Goal A (SQL): For 2025-09-01 (America/Los_Angeles local date derived from UTC timestamps), output one row with:
- new_buyers: users whose first paid order occurred on that local date, excluding paid orders refunded within 24 hours of order_time_utc and all canceled orders.
- cart_to_paid_new: among users counted as new_buyers, the share who had at least one add_to_cart event in the 7 local days prior to their first paid order; deduplicate add_to_cart events within the same session_id by collapsing events that are ≤10 minutes apart into one.
- cart_to_paid_returning: same conversion on that local date for users who placed a paid order that day but whose first paid order was before 2025-09-01.
- srm_p_value: a sample-ratio-mismatch p-value for the treatment vs control split among users observed on 2025-09-01 (based on experiments.variant), assuming 50/50 expected split.
Assumptions: timestamps are stored in UTC; convert to America/Los_Angeles for local dates; if multiple paid orders exist on the first-paid day, treat the earliest qualifying paid order as first.

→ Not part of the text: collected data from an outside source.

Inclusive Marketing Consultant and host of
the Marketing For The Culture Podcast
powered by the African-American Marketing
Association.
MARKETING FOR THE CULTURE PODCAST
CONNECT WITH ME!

Goal B (Python/pandas): Given a DataFrame events with the columns below (including a dict-like props_json), produce a DataFrame with columns [user_id, local_dt, sku, dedup_add_to_cart_cnt] where local_dt is the America/Los_Angeles date of event_time_utc; deduplicate add_to_cart within each [user_id, session_id, sku] by treating any subsequent add_to_cart within 2 minutes as the same action; count distinct deduped add_to_cart per [user_id, local_dt, sku]. Show idiomatic pandas code (no UDFs) and explain time zone handling.

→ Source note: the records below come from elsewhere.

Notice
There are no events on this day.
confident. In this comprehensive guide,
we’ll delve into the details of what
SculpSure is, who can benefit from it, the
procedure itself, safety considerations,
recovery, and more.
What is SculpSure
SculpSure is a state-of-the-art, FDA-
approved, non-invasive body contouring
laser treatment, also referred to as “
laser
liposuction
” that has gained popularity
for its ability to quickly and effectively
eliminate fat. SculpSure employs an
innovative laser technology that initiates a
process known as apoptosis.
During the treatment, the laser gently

Schema and small ASCII samples:
users
---------
user_id | signup_utc | referrer
1 | 2025-08-20 13:02:10 | ads
2 | 2025-08-28 21:50:05 | seo
3 | 2025-08-31 02:11:34 | direct
4 | 2025-09-01 04:00:12 | ads
5 | 2025-09-01 05:47:40 | partner
events
---------------------------------------------------------------------------------------------
user_id | event_time_utc | event_type | session_id | device | props_json
1 | 2025-08-30 16:00:00 | add_to_cart | s1 | ios | {"sku":"A1","qty":1}
1 | 2025-08-30 16:01:00 | add_to_cart | s1 | ios | {"sku":"A1","qty":1}
1 | 2025-08-30 16:05:00 | purchase_click | s1 | ios | {}
2 | 2025-09-01 01:02:03 | add_to_cart | s2 | web | {"sku":"B2","qty":2}
3 | 2025-08-25 09:10:00 | add_to_cart | s3 | android | {"sku":"C3","qty":1}
orders
--------------------------------------------------------------------------------------
order_id | user_id | order_time_utc | amount_usd | status | refund_time_utc
10 | 1 | 2025-09-01 16:15:00 | 120.00 | paid | 2025-09-01 18:00:00
11 | 1 | 2025-09-01 16:20:00 | 35.00 | canceled | null
12 | 2 | 2025-09-01 02:15:00 | 50.00 | paid | null
13 | 3 | 2025-08-26 11:00:00 | 20.00 | paid | 2025-08-27 08:00:00
14 | 4 | 2025-09-02 07:00:00 | 15.00 | paid | null
experiments
-----------------------------
user_id | dt | variant
1 | 2025-09-01 | treatment
2 | 2025-09-01 | control
3 | 2025-09-01 | treatment
4 | 2025-09-02 | control
5 | 2025-09-01 | treatment
Quick Answer: This question evaluates SQL and pandas proficiency for event-level data manipulation, including time zone–aware local date conversion, session-based deduplication, cohort and conversion metric calculation, and basic experiment sanity checking via a sample-ratio-mismatch p-value.